Vastes sujets que ceux de l’insécurité et de la criminalité. Selon son expérience et son domaine professionnel, chacun pourrait y aller de son petit couplet pour aborder ces thèmes qui sont devenus, malgré les démentis de certains politiciens habitant de riches quartiers préservés, une facette du quotidien des villes européennes et nord-américaines. C’est justement pour couvrir le sujet de long en large que Philippe Randa, bien connu des lecteurs de Présent, a fait appel à diverses plumes, dont la mienne et d’autres, encore une fois, bien connues de nos lecteurs (Francis Bergeron, Michel Festivi, Alain Sanders, etc.), afin d’aborder la question de l’insécurité : prenez place, au menu, La désinformation autour de la criminalité.
D’entrée de jeu, on met la table. Le fameux « sentiment d’insécurité » n’est pas le fruit d’une propagande fascistoïde, mais bien le reflet d’une société en plein délitement, d’un monde qui s’ensauvage. Les faits l’attestent. Les opérations de com de l’Élysée n’y changeront rien.
Ce fléau touche particulièrement les « derniers Gaulois n’ayant pas eu les moyens de fuir les lieux ». Comme Richard Dessens le rappelle, s’il existe des criminels « de souche », le lien entre immigration et insécurité est incontestable, d’où la propension de la gauche à simplement nier ou minimiser la hausse de la criminalité.
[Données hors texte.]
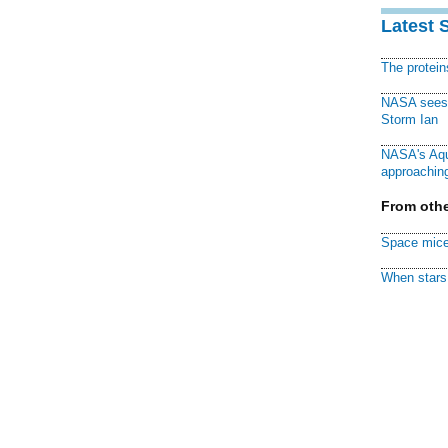
Latest 
The protei
NASA sees f
Storm Ian
NASA's Aqu
approaching
From othe
Space mice
When stars 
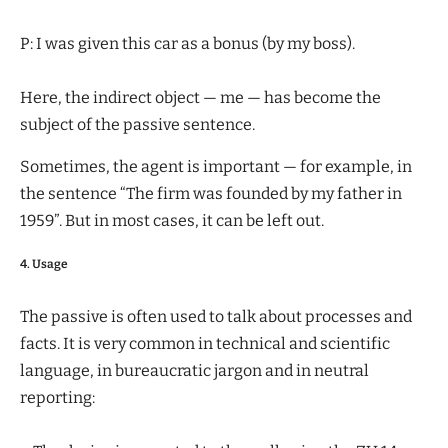
P: I was given this car as a bonus (by my boss).
Here, the indirect object — me — has become the
subject of the passive sentence.
Sometimes, the agent is important — for example, in
the sentence “The firm was founded by my father in
1959”. But in most cases, it can be left out.
4. Usage
The passive is often used to talk about processes and
facts. It is very common in technical and scientific
language, in bureaucratic jargon and in neutral
reporting:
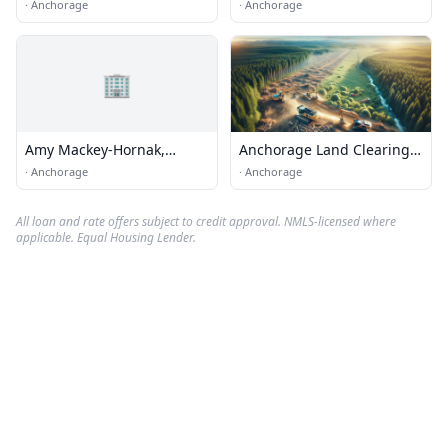
·
Anchorage
·
Anchorage
🏢
Amy Mackey-Hornak,
Anchorage Land Clearing
Realtor
Services
·
Anchorage
·
Anchorage
All loan and rate offers subject to credit approval. NMLS-licensed where
applicable. Equal Housing Lender.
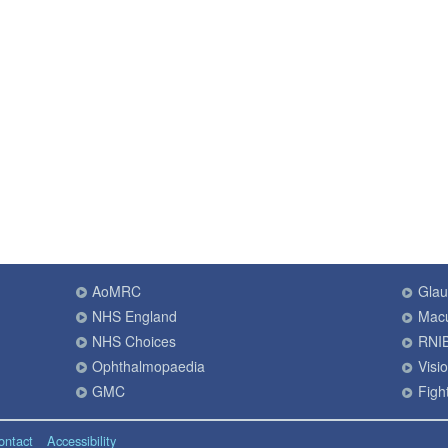
AoMRC
Gla
NHS England
Macu
NHS Choices
RNI
Ophthalmopaedia
Visi
GMC
Fight
ontact
Accessibility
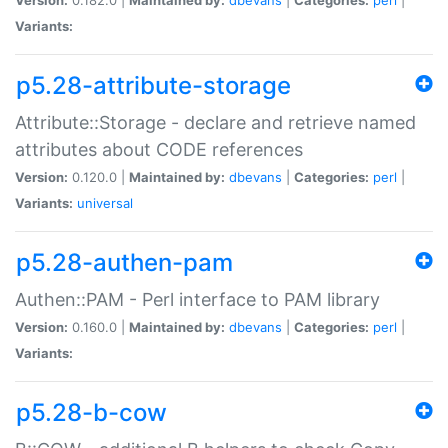
Variants:
p5.28-attribute-storage
Attribute::Storage - declare and retrieve named
attributes about CODE references
Version:
0.120.0 |
Maintained by:
dbevans
|
Categories:
perl
|
Variants:
universal
p5.28-authen-pam
Authen::PAM - Perl interface to PAM library
Version:
0.160.0 |
Maintained by:
dbevans
|
Categories:
perl
|
Variants:
p5.28-b-cow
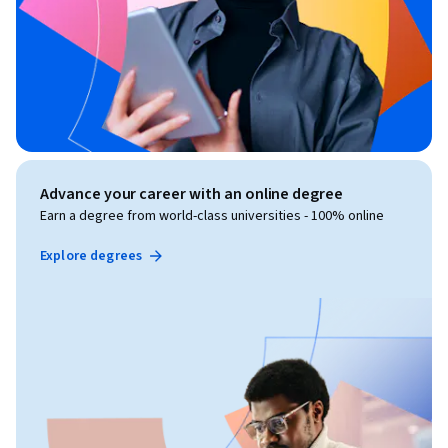
Advance your career with an online degree
Earn a degree from world-class universities - 100% online
Explore degrees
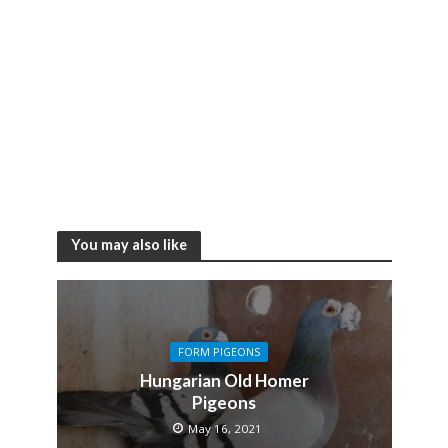
You may also like
FORM PIGEONS
Hungarian Old Homer
Pigeons
May 16, 2021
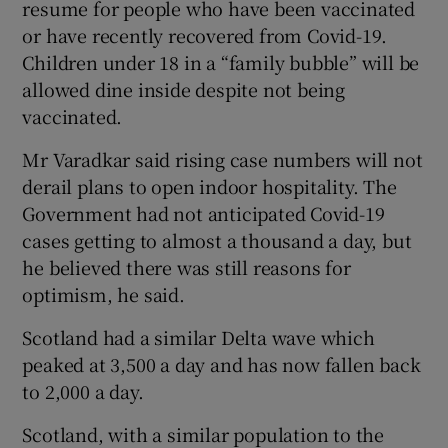
resume for people who have been vaccinated
or have recently recovered from Covid-19.
Children under 18 in a “family bubble” will be
allowed dine inside despite not being
vaccinated.
Mr Varadkar said rising case numbers will not
derail plans to open indoor hospitality. The
Government had not anticipated Covid-19
cases getting to almost a thousand a day, but
he believed there was still reasons for
optimism, he said.
Scotland had a similar Delta wave which
peaked at 3,500 a day and has now fallen back
to 2,000 a day.
Scotland, with a similar population to the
Cela dit, en 2026, se contenter d’écrire ce message ne vaudrait pas la peine d’écrire un livre. C’est devenu un truisme que seuls les chiens de garde du système répètent comme un mantra, probablement sans y croire eux-mêmes, à la manière des apparatchiks soviétiques des années 1980. Enfoncer des portes ouvertes n’est pas le genre de Randa.
Et c’est là que la grande variété de collaborateurs prend tout son sens : chacun aborde le thème sous un angle bien particulier, qu’il s’agisse de la criminalité des mineurs, de la gestion carcérale en Norvège, de l’engouement pour les criminels, etc. Le tout est parsemé de quelques anecdotes historiques sur de grands crimes du passé, offrant un panorama non seulement holistique, mais aussi — et c’est primordial — agréable à lire, tant pour le néophyte que pour le citoyen déjà informé de la question.
Enfin, dans ce recueil illustré magistralement par Miège, on ne se contente pas de dénoncer ou de rappeler les faits : Robert Paturel, notamment, propose des pistes de solution concrètes. Ce n’est pas un manque de policiers qui explique le laxisme actuel, mais bien les consignes qui leur sont données. Il s’agit donc d’une question de volonté plutôt que de moyens. Michel Festivi abonde dans le même sens : cette insécurité est d’abord le fruit de politiques institutionnelles. Il faudrait remettre la victime au cœur du processus judiciaire.
Rémi Tremblay
Sous la direction de Philippe Randa, La désinformation autour de la criminalité Dualpha, 2026, 203 p.